Michelle Rodriguez of "Machete" meets Munky of Korn for "Rogue on Rogue" - ARTISTdirect News


----------



## mattofvengeance (Sep 26, 2010)

This movie was fucking awesome. I knew as soon as that naked chick pulled the phone out of her cunt that I was in for something special.


----------



## soliloquy (Oct 19, 2010)

i didn't get it...nor do i get the ratings and the hype this movie is getting...

its kinda like that movie shoot em up. my friends say its a golden movie because there is a sex scene while the guy is shooting people and still banging monica belluci. to which i reply by saying 'a shitty movie wont be amazing regardless of how many naked chics, or how many heads are exploding to horrible graphics and even worse story line'. to which i say 'so you think pornos are oscar worthy movies'? didn't get much replies...but i really dont get these sudo-parodies


----------



## ralphy1976 (Oct 19, 2010)

mattofvengeance said:


> This movie was fucking awesome. I knew as soon as that naked chick pulled the phone out of her cunt that I was in for something special.



seriously??!!!! can't wait for it to come out here!!!!


----------



## sakeido (Oct 19, 2010)

Machete is one of the most entertaining movies I have ever seen. Rodrigez knew exactly when to play it straight, and when to use satire. One of my favorite bits - when he shows a corkscrew for no reason at all and you just know "Machete's going to kill someone with it!" 

Between the two throwback action movies that came out this summer - Machete and Expendables - Machete is the better of the two. It is LEAGUES better than Expendables.. not to say that the Expendables was a complete waste of time. It wasn't bad.


----------



## Sippin40oz (Nov 16, 2010)

Saw this the other day and although wouldnt say it was a classic definitely worth watching!


----------



## The Reverend (Dec 16, 2010)

Sorry for the horrible bump, but I thought Machete was amazing. It made me wonder what's gonna happen to Arizona hahaha


----------



## Loomer (Dec 16, 2010)

Oh man...

Oh MAN!!

I saw this with my bass player this monday, and holy shit were we ever entertained!


----------



## RipD (Dec 16, 2010)

I agree.. I think it has to be one of the best movies of the year.


----------



## thefool (Dec 16, 2010)

haha this movie was amazingly entertaining


----------

- COMPLETE THE FOLLOWING:
a) In the forum thread, which two throwback action movies does sakeido say came out that summer?
b) Quote the passage of the forum thread starting with "## mattofvengeance (Sep" and going on through "soliloquy (Oct 19, 2010)".

- EXTRACTED ENTRIES:
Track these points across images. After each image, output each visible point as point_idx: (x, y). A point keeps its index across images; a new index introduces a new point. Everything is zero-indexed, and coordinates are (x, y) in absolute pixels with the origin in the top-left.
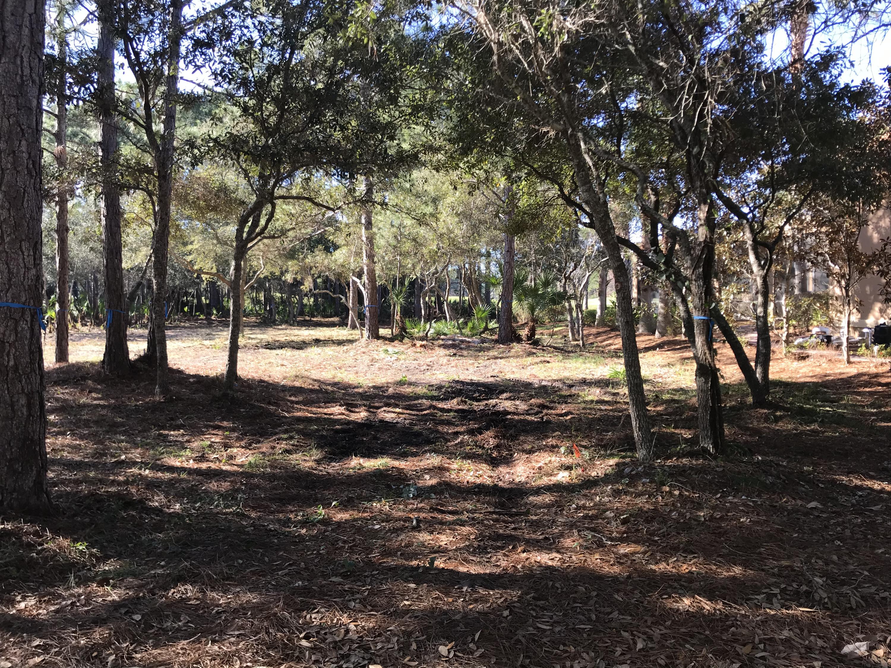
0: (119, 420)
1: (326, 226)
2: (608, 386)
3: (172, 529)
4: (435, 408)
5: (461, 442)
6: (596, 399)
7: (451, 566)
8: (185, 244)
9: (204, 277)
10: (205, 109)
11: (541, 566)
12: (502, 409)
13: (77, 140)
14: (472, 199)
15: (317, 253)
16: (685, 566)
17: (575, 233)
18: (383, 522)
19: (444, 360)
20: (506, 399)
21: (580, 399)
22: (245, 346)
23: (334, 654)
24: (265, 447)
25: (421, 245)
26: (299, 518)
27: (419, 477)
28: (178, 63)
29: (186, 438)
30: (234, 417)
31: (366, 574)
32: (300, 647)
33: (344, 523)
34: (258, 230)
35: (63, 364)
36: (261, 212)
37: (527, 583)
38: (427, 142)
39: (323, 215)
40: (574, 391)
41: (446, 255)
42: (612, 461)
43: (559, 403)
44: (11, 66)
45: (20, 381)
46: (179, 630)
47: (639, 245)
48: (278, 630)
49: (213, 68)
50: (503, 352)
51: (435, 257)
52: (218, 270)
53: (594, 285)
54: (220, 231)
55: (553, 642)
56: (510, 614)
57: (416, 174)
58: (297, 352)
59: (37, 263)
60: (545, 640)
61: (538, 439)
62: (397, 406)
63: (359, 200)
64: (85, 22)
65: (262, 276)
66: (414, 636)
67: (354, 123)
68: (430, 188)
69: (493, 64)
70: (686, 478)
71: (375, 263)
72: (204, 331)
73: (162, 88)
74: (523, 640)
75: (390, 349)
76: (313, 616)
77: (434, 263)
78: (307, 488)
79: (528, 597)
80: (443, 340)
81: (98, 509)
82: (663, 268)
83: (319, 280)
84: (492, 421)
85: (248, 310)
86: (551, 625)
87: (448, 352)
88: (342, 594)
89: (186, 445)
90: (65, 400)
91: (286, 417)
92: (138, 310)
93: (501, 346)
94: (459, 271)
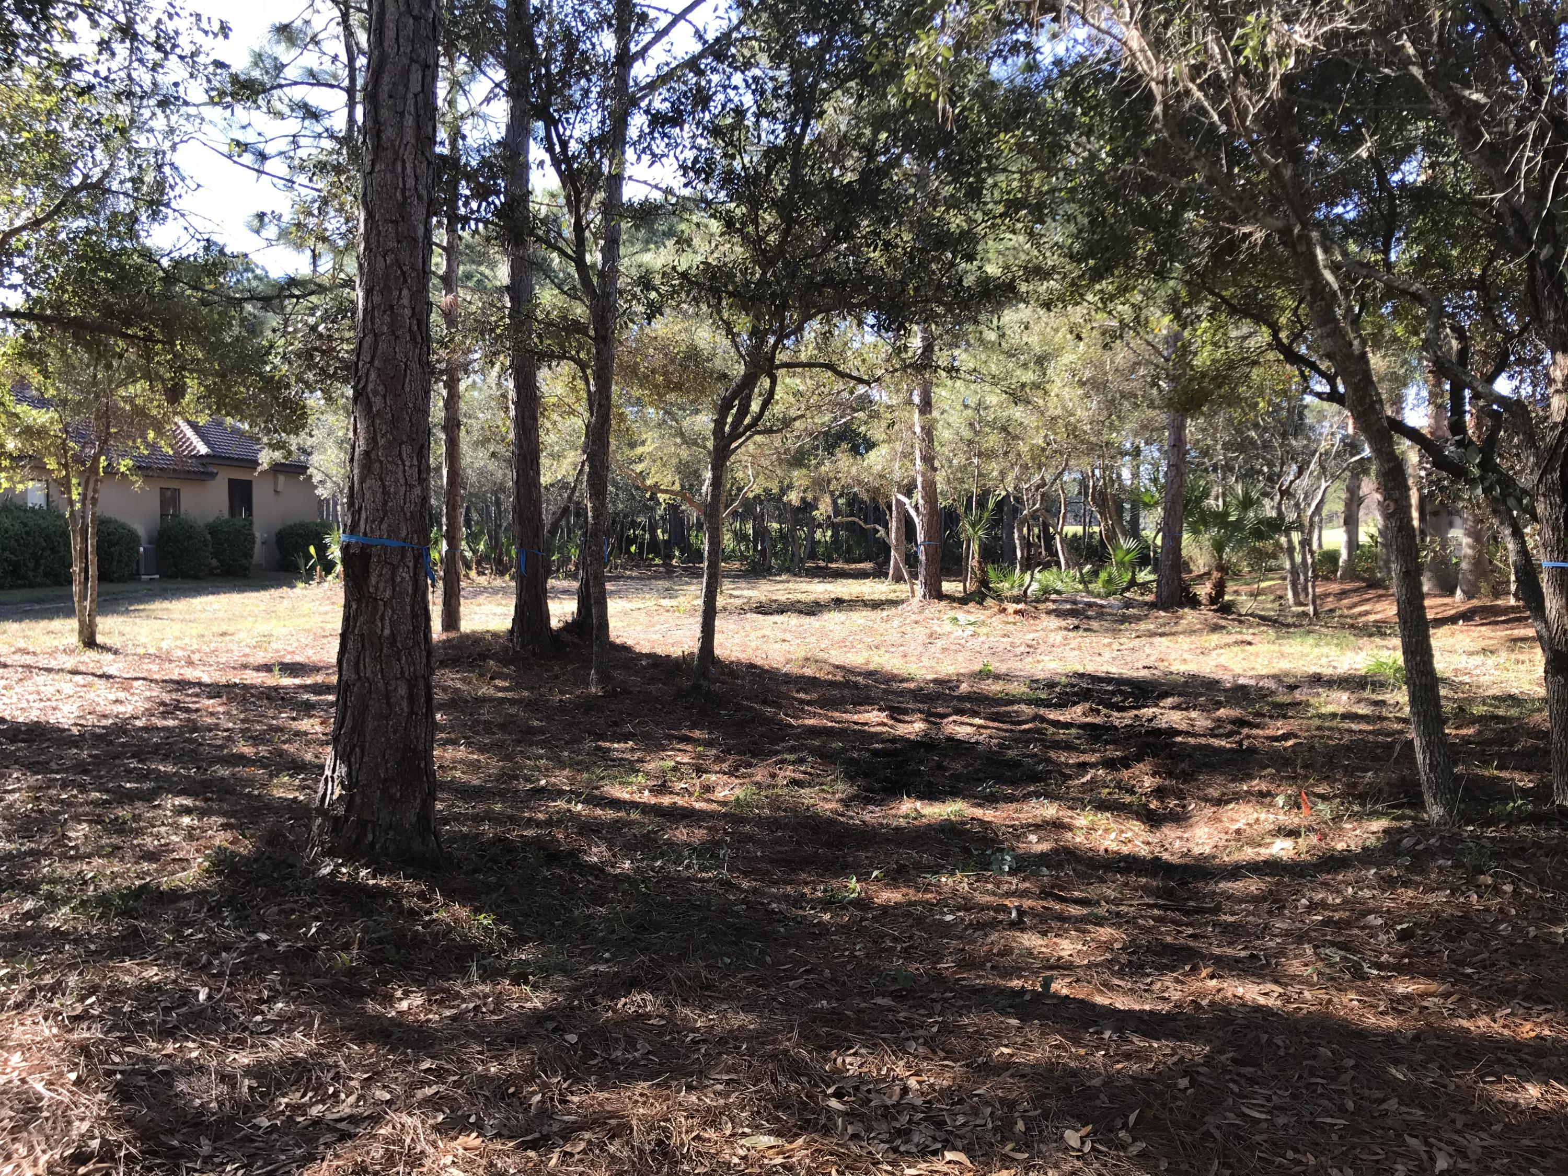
0: (536, 723)
1: (855, 410)
2: (1364, 689)
3: (619, 902)
4: (1043, 719)
5: (1093, 781)
6: (1341, 710)
7: (1081, 992)
8: (632, 445)
9: (661, 497)
10: (661, 226)
11: (1244, 1005)
12: (1164, 726)
13: (470, 284)
14: (1107, 357)
15: (839, 455)
16: (1528, 1026)
17: (1299, 412)
18: (959, 910)
19: (1058, 637)
20: (1173, 708)
21: (1312, 711)
22: (725, 609)
23: (884, 1126)
24: (760, 774)
25: (1015, 438)
26: (819, 894)
27: (1018, 837)
28: (623, 153)
29: (637, 755)
30: (711, 723)
31: (933, 996)
32: (828, 1109)
33: (894, 908)
34: (747, 421)
35: (452, 635)
36: (752, 391)
37: (1220, 1034)
38: (1029, 261)
39: (852, 393)
40: (1298, 695)
41: (1061, 454)
42: (1378, 825)
43: (1271, 717)
44: (389, 176)
45: (399, 660)
46: (634, 1064)
47: (1424, 432)
48: (792, 1079)
49: (681, 158)
50: (1164, 625)
51: (1040, 458)
52: (682, 486)
53: (1336, 505)
54: (685, 423)
55: (1275, 1144)
56: (1192, 1086)
57: (1010, 317)
58: (807, 620)
59: (423, 480)
60: (1258, 1138)
61: (1233, 781)
62: (975, 714)
63: (911, 365)
64: (488, 100)
65: (751, 495)
66: (1021, 1108)
67: (907, 237)
68: (1033, 339)
69: (1156, 119)
70: (1526, 861)
71: (935, 470)
72: (662, 584)
73: (600, 196)
74: (1217, 1134)
75: (962, 616)
76: (848, 1060)
77: (1040, 468)
78: (828, 845)
79: (1223, 1058)
80: (1054, 601)
81: (509, 863)
82: (1476, 472)
83: (840, 501)
84: (1148, 745)
85: (727, 550)
86: (1270, 1112)
87: (1063, 624)
88: (893, 1028)
89: (638, 765)
90: (457, 690)
91: (792, 726)
92: (560, 550)
93: (1162, 613)
94: (1083, 483)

- SOLVED PROBLEMS:
a) Machete and Expendables.

b)
## mattofvengeance (Sep 26, 2010)

This movie was fucking awesome. I knew as soon as that naked chick pulled the phone out of her cunt that I was in for something special.


----------



## soliloquy (Oct 19, 2010)